If You Can’t Do the Time, Don’t Steal the Swine

A wave large ripple of hog-related crime has swept across the nation (and by nation I mean parts of the upper midwest).

The New York Times–which, I swear I read only for the pictures–reported in late September that: “This month, 150 pigs—each one weighing more than an average grown man—disappeared from a farm building in Lafayette [MN] despite deadbolts on its doors. Farther north near Lake Lillian, 594 snorting, squealing hogs disappeared last month, whisked away in the dark.  And in Iowa… pigs have been snatched, 20 or 30 at a time, from as many as eight facilities in the last few weeks… .”

The reason for the thefts? It’s the economy stupid.  Well, the economy and the commodities market.  Certainly the economy has some folks desperate to earn a buck, and hog prices are at near record highs.  The difficulty of securing and even keeping up with the thousands of hogs on an average industrial hog farm may be contributing factors.

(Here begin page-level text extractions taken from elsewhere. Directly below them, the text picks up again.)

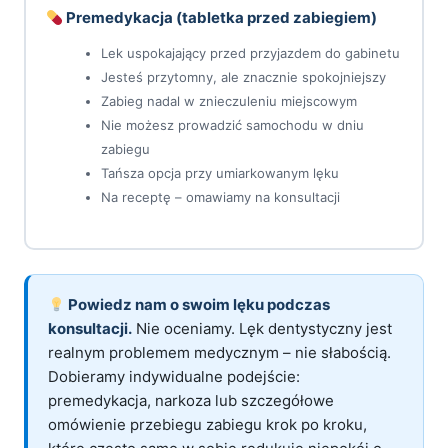
Premedykacja (tabletka przed zabiegiem)
Lek uspokajający przed przyjazdem do gabinetu
Jesteś przytomny, ale znacznie spokojniejszy
Zabieg nadal w znieczuleniu miejscowym
Nie możesz prowadzić samochodu w dniu
zabiegu
Tańsza opcja przy umiarkowanym lęku
Na receptę – omawiamy na konsultacji
Powiedz nam o swoim lęku podczas
konsultacji.
Nie oceniamy. Lęk dentystyczny jest
realnym problemem medycznym – nie słabością.
Dobieramy indywidualne podejście:
premedykacja, narkoza lub szczegółowe
omówienie przebiegu zabiegu krok po kroku,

You may wonder, where does one sell a “hot” hog?  The answer remains a mystery but if you drop by your local pawn shop and see a 200 pound hog behind the counter, I recommend calling 9-1-1.

Oh, and I should add that my favorite part of the New York Times article is this correction:  “An earlier version of this article incorrectly quoted Ryan Bode of Rebco Pork. Commenting on 150 missing pigs, he said, ‘My guess is that they’re bacon and pork chops already,’ not ‘baking in pork chops.'”  Only a New York Times reporter would say something as silly as “baking in pork chops.”  C’mon people, get it together.